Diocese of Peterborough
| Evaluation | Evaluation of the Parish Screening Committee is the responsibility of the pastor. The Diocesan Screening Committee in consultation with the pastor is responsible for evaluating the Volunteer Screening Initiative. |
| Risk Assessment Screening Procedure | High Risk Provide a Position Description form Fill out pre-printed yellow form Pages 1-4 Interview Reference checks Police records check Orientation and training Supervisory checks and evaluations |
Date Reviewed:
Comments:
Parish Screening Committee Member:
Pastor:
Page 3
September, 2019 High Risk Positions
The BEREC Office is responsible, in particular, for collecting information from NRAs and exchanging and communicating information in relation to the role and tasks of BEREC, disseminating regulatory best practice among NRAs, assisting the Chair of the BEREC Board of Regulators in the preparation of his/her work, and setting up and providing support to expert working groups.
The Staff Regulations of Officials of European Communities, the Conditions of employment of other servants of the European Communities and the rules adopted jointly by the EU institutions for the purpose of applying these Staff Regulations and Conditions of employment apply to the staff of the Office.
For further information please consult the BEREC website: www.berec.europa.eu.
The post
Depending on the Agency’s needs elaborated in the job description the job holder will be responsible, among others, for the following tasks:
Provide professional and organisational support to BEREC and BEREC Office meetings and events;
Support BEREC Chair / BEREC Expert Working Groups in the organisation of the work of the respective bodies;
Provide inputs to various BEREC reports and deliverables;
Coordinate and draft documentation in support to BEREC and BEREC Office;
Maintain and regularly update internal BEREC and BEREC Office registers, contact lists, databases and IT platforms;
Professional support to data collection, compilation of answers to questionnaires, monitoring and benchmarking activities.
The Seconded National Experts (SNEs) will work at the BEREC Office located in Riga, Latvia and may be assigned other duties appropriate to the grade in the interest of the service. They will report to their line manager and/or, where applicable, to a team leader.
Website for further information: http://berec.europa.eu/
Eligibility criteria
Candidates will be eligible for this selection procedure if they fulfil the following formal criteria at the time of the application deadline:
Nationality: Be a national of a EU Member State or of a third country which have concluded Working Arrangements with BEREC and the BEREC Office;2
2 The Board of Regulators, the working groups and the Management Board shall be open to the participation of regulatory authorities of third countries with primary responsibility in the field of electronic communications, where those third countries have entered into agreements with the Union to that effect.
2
- - -
Directions for this task =>
Go through the listing above and list every line that has the word "Provide".

Exercise response =>
| Risk Assessment Screening Procedure | High Risk Provide a Position Description form Fill out pre-printed yellow form Pages 1-4 Interview Reference checks Police records check Orientation and training Supervisory checks and evaluations |
Provide professional and organisational support to BEREC and BEREC Office meetings and events;
Provide inputs to various BEREC reports and deliverables;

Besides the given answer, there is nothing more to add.